Activity »
Without changing a single character, copy every record below.

Data for processing START

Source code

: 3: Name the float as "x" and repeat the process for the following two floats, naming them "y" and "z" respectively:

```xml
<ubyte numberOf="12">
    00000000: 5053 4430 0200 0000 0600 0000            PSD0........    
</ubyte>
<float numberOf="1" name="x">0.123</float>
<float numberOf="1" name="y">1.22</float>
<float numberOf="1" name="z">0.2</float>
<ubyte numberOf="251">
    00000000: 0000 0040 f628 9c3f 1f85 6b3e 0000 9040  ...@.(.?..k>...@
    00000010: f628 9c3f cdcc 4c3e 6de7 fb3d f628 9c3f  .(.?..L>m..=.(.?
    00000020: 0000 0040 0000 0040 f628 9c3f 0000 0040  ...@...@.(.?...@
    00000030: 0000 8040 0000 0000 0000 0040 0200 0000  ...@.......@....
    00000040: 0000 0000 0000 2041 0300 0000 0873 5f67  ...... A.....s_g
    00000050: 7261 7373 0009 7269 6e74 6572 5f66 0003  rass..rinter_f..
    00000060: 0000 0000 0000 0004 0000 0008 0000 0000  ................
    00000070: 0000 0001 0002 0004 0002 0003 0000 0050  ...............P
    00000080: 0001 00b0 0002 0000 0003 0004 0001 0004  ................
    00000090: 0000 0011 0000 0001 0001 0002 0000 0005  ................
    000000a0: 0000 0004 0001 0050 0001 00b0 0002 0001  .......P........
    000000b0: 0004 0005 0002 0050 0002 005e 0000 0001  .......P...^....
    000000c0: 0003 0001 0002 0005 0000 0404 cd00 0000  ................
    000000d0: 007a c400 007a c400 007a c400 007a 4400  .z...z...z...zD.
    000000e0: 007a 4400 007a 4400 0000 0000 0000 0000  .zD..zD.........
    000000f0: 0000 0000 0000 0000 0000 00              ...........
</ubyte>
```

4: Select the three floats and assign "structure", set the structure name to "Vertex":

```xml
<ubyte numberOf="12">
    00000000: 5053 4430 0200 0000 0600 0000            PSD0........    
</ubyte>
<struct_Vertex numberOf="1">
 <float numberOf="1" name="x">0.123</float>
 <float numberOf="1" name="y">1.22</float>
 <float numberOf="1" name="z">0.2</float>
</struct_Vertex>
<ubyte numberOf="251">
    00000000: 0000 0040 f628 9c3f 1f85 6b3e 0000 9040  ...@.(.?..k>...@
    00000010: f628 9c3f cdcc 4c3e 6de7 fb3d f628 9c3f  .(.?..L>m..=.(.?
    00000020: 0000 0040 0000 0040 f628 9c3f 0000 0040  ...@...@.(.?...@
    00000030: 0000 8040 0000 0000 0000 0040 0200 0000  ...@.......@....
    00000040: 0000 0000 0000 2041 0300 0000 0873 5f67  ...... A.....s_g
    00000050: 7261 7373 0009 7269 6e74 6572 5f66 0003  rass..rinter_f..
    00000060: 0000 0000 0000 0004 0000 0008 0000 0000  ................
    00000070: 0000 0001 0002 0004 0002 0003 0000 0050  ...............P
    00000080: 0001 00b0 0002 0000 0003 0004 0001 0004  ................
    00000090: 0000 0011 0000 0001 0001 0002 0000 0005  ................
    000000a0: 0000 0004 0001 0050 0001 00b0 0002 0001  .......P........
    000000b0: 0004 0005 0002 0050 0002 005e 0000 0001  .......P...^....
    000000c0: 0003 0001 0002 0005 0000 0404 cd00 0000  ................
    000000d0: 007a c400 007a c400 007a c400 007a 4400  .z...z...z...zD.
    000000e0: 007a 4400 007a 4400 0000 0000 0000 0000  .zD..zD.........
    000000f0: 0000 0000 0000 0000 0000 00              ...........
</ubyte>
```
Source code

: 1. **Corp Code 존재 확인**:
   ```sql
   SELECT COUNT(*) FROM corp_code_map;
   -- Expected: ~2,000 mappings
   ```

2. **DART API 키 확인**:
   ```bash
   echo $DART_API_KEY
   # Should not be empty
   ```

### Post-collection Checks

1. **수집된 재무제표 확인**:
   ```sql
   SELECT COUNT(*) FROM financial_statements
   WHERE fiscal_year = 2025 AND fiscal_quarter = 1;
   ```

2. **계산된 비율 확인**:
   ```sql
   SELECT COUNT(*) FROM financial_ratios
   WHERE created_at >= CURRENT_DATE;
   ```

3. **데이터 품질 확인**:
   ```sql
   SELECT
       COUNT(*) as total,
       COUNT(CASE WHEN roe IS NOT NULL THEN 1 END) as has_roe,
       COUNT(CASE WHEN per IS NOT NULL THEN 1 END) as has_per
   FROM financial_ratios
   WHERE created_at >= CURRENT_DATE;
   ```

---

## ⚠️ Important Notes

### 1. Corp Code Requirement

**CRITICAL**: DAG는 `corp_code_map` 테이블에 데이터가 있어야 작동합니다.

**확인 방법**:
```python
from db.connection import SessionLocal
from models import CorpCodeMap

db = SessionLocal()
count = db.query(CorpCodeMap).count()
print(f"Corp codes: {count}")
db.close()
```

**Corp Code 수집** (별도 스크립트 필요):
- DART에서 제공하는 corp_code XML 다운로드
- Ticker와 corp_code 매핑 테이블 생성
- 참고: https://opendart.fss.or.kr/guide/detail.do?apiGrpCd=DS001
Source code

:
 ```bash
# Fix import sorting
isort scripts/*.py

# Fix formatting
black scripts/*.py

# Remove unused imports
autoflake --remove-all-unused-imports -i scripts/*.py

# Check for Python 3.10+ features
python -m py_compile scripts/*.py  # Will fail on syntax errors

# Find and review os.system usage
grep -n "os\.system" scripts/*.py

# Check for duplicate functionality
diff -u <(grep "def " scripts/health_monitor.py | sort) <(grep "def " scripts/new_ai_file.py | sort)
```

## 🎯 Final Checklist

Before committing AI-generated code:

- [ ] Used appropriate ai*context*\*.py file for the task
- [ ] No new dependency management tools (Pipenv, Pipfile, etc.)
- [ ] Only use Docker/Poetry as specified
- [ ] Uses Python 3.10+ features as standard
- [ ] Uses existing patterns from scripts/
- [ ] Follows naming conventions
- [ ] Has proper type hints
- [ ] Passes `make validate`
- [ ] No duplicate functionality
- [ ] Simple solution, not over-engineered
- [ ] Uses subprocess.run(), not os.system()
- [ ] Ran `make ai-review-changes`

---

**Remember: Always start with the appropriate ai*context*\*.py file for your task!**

Data for processing END

Your solution »
Source code

: 3: Name the float as "x" and repeat the process for the following two floats, naming them "y" and "z" respectively:

```xml
<ubyte numberOf="12">
    00000000: 5053 4430 0200 0000 0600 0000            PSD0........    
</ubyte>
<float numberOf="1" name="x">0.123</float>
<float numberOf="1" name="y">1.22</float>
<float numberOf="1" name="z">0.2</float>
<ubyte numberOf="251">
    00000000: 0000 0040 f628 9c3f 1f85 6b3e 0000 9040  ...@.(.?..k>...@
    00000010: f628 9c3f cdcc 4c3e 6de7 fb3d f628 9c3f  .(.?..L>m..=.(.?
    00000020: 0000 0040 0000 0040 f628 9c3f 0000 0040  ...@...@.(.?...@
    00000030: 0000 8040 0000 0000 0000 0040 0200 0000  ...@.......@....
    00000040: 0000 0000 0000 2041 0300 0000 0873 5f67  ...... A.....s_g
    00000050: 7261 7373 0009 7269 6e74 6572 5f66 0003  rass..rinter_f..
    00000060: 0000 0000 0000 0004 0000 0008 0000 0000  ................
    00000070: 0000 0001 0002 0004 0002 0003 0000 0050  ...............P
    00000080: 0001 00b0 0002 0000 0003 0004 0001 0004  ................
    00000090: 0000 0011 0000 0001 0001 0002 0000 0005  ................
    000000a0: 0000 0004 0001 0050 0001 00b0 0002 0001  .......P........
    000000b0: 0004 0005 0002 0050 0002 005e 0000 0001  .......P...^....
    000000c0: 0003 0001 0002 0005 0000 0404 cd00 0000  ................
    000000d0: 007a c400 007a c400 007a c400 007a 4400  .z...z...z...zD.
    000000e0: 007a 4400 007a 4400 0000 0000 0000 0000  .zD..zD.........
    000000f0: 0000 0000 0000 0000 0000 00              ...........
</ubyte>
```

4: Select the three floats and assign "structure", set the structure name to "Vertex":

```xml
<ubyte numberOf="12">
    00000000: 5053 4430 0200 0000 0600 0000            PSD0........    
</ubyte>
<struct_Vertex numberOf="1">
 <float numberOf="1" name="x">0.123</float>
 <float numberOf="1" name="y">1.22</float>
 <float numberOf="1" name="z">0.2</float>
</struct_Vertex>
<ubyte numberOf="251">
    00000000: 0000 0040 f628 9c3f 1f85 6b3e 0000 9040  ...@.(.?..k>...@
    00000010: f628 9c3f cdcc 4c3e 6de7 fb3d f628 9c3f  .(.?..L>m..=.(.?
    00000020: 0000 0040 0000 0040 f628 9c3f 0000 0040  ...@...@.(.?...@
    00000030: 0000 8040 0000 0000 0000 0040 0200 0000  ...@.......@....
    00000040: 0000 0000 0000 2041 0300 0000 0873 5f67  ...... A.....s_g
    00000050: 7261 7373 0009 7269 6e74 6572 5f66 0003  rass..rinter_f..
    00000060: 0000 0000 0000 0004 0000 0008 0000 0000  ................
    00000070: 0000 0001 0002 0004 0002 0003 0000 0050  ...............P
    00000080: 0001 00b0 0002 0000 0003 0004 0001 0004  ................
    00000090: 0000 0011 0000 0001 0001 0002 0000 0005  ................
    000000a0: 0000 0004 0001 0050 0001 00b0 0002 0001  .......P........
    000000b0: 0004 0005 0002 0050 0002 005e 0000 0001  .......P...^....
    000000c0: 0003 0001 0002 0005 0000 0404 cd00 0000  ................
    000000d0: 007a c400 007a c400 007a c400 007a 4400  .z...z...z...zD.
    000000e0: 007a 4400 007a 4400 0000 0000 0000 0000  .zD..zD.........
    000000f0: 0000 0000 0000 0000 0000 00              ...........
</ubyte>
```
Source code

: 1. **Corp Code 존재 확인**:
   ```sql
   SELECT COUNT(*) FROM corp_code_map;
   -- Expected: ~2,000 mappings
   ```

2. **DART API 키 확인**:
   ```bash
   echo $DART_API_KEY
   # Should not be empty
   ```

### Post-collection Checks

1. **수집된 재무제표 확인**:
   ```sql
   SELECT COUNT(*) FROM financial_statements
   WHERE fiscal_year = 2025 AND fiscal_quarter = 1;
   ```

2. **계산된 비율 확인**:
   ```sql
   SELECT COUNT(*) FROM financial_ratios
   WHERE created_at >= CURRENT_DATE;
   ```

3. **데이터 품질 확인**:
   ```sql
   SELECT
       COUNT(*) as total,
       COUNT(CASE WHEN roe IS NOT NULL THEN 1 END) as has_roe,
       COUNT(CASE WHEN per IS NOT NULL THEN 1 END) as has_per
   FROM financial_ratios
   WHERE created_at >= CURRENT_DATE;
   ```

---

## ⚠️ Important Notes

### 1. Corp Code Requirement

**CRITICAL**: DAG는 `corp_code_map` 테이블에 데이터가 있어야 작동합니다.

**확인 방법**:
```python
from db.connection import SessionLocal
from models import CorpCodeMap

db = SessionLocal()
count = db.query(CorpCodeMap).count()
print(f"Corp codes: {count}")
db.close()
```

**Corp Code 수집** (별도 스크립트 필요):
- DART에서 제공하는 corp_code XML 다운로드
- Ticker와 corp_code 매핑 테이블 생성
- 참고: https://opendart.fss.or.kr/guide/detail.do?apiGrpCd=DS001
Source code

:
 ```bash
# Fix import sorting
isort scripts/*.py

# Fix formatting
black scripts/*.py

# Remove unused imports
autoflake --remove-all-unused-imports -i scripts/*.py

# Check for Python 3.10+ features
python -m py_compile scripts/*.py  # Will fail on syntax errors

# Find and review os.system usage
grep -n "os\.system" scripts/*.py

# Check for duplicate functionality
diff -u <(grep "def " scripts/health_monitor.py | sort) <(grep "def " scripts/new_ai_file.py | sort)
```

## 🎯 Final Checklist

Before committing AI-generated code:

- [ ] Used appropriate ai*context*\*.py file for the task
- [ ] No new dependency management tools (Pipenv, Pipfile, etc.)
- [ ] Only use Docker/Poetry as specified
- [ ] Uses Python 3.10+ features as standard
- [ ] Uses existing patterns from scripts/
- [ ] Follows naming conventions
- [ ] Has proper type hints
- [ ] Passes `make validate`
- [ ] No duplicate functionality
- [ ] Simple solution, not over-engineered
- [ ] Uses subprocess.run(), not os.system()
- [ ] Ran `make ai-review-changes`

---

**Remember: Always start with the appropriate ai*context*\*.py file for your task!**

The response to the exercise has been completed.